Treeging
This addresses the need for robust prediction models in spatial and space-time data analysis, offering a hybrid approach that mitigates weaknesses of existing methods, though it appears incremental in combining known techniques.
The paper tackles the problem of spatial and space-time prediction by combining regression trees and kriging into an ensemble algorithm called Treeging, which performs well across varied simulations and outperforms competitors like ordinary kriging and random forest in predicting atmospheric pollutants.

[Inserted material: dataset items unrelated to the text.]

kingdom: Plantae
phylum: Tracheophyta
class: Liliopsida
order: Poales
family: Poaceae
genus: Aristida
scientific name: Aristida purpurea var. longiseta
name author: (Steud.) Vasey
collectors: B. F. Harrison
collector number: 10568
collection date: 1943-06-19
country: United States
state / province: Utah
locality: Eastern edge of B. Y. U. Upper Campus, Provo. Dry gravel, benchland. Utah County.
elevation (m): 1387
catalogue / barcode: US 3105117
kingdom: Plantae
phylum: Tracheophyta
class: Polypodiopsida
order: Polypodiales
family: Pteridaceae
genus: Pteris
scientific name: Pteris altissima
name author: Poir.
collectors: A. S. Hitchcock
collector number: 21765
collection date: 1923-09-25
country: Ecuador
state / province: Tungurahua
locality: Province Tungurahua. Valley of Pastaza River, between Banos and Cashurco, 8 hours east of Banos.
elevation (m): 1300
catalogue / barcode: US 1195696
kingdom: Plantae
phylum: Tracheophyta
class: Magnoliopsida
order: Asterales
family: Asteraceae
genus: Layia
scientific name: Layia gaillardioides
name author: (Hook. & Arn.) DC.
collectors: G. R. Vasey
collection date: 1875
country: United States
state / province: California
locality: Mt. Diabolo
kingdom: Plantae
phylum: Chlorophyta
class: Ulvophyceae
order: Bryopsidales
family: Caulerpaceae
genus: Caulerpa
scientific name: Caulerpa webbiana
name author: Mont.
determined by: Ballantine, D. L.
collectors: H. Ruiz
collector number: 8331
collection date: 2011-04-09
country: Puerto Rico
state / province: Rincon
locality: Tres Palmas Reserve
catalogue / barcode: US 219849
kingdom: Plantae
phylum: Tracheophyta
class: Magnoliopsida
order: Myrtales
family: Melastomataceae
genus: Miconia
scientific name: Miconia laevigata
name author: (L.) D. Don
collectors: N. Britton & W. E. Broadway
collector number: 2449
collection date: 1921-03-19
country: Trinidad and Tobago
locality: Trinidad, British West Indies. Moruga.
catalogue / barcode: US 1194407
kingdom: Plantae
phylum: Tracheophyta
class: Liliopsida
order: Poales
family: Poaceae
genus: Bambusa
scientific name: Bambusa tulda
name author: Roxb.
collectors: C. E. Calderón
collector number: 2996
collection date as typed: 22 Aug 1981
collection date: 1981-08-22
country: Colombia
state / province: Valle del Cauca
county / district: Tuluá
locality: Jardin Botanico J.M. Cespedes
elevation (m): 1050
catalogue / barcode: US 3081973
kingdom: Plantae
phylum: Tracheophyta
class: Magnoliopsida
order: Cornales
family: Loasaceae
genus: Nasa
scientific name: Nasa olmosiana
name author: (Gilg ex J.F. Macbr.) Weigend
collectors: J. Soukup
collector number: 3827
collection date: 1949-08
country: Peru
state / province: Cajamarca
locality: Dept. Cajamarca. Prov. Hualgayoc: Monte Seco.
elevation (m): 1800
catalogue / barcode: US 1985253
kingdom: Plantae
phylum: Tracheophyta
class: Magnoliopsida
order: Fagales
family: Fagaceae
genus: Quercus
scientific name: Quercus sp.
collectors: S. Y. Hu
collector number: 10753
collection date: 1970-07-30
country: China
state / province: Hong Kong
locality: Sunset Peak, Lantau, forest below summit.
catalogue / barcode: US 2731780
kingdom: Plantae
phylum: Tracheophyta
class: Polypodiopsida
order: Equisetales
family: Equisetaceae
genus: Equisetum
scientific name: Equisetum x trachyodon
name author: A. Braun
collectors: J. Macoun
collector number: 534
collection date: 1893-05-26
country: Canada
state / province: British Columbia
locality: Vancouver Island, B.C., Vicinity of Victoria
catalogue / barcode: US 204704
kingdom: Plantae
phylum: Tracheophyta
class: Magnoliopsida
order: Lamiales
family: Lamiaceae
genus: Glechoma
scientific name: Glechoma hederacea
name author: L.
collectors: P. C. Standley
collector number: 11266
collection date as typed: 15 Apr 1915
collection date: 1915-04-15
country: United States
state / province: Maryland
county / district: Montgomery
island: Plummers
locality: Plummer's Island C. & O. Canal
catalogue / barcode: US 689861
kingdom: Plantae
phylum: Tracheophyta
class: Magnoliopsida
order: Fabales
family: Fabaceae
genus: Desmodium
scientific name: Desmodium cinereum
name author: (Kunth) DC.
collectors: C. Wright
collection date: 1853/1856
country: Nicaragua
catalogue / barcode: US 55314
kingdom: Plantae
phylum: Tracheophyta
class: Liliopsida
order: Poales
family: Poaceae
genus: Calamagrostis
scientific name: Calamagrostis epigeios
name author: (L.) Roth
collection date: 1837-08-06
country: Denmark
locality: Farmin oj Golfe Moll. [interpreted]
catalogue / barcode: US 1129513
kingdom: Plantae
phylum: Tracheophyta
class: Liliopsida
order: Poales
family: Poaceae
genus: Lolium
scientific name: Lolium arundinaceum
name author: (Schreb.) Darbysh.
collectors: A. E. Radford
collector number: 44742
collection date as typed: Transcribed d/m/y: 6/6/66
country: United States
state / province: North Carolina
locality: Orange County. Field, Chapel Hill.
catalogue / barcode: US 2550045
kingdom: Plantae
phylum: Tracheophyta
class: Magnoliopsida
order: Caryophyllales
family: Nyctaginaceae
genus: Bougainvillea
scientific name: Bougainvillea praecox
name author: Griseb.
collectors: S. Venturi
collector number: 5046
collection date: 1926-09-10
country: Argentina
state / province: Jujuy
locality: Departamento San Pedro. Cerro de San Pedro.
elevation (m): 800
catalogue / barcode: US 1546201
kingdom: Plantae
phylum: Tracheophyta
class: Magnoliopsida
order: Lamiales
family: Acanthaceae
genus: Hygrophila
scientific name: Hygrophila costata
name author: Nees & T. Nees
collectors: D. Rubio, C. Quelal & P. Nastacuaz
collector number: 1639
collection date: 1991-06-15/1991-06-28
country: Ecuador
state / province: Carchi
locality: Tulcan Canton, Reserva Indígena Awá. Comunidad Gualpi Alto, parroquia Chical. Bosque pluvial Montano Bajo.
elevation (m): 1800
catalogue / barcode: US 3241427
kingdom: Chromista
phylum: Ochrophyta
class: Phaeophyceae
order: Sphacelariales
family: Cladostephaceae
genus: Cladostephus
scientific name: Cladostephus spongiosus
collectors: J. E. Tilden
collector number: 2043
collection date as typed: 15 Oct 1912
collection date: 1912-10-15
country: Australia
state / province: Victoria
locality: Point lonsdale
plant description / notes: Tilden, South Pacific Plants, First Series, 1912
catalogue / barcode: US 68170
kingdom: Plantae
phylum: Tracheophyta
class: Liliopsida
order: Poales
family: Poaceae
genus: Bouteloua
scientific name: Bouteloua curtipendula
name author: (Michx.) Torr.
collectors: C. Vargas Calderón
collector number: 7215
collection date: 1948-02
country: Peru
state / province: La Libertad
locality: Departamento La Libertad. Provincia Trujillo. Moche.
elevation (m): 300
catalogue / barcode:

Treeging combines the flexible mean structure of regression trees with the covariance-based prediction strategy of kriging into the base learner of an ensemble prediction algorithm. In so doing, it combines the strengths of the two primary types of spatial and space-time prediction models: (1) models with flexible mean structures (often machine learning algorithms) that assume independently distributed data, and (2) kriging or Gaussian Process (GP) prediction models with rich covariance structures but simple mean structures. We investigate the predictive accuracy of treeging across a thorough and widely varied battery of spatial and space-time simulation scenarios, comparing it to ordinary kriging, random forest and ensembles of ordinary kriging base learners. Treeging performs well across the board, whereas kriging suffers when dependence is weak or in the presence of spurious covariates, and random forest suffers when the covariates are less informative. Treeging also outperforms these competitors in predicting atmospheric pollutants (ozone and PM$_{2.5}$) in several case studies. We examine sensitivity to tuning parameters (number of base learners and training data sampling proportion), finding they follow the familiar intuition of their random forest counterparts. We include a discussion of scaleability, noting that any covariance approximation techniques that expedite kriging (GP) may be similarly applied to expedite treeging.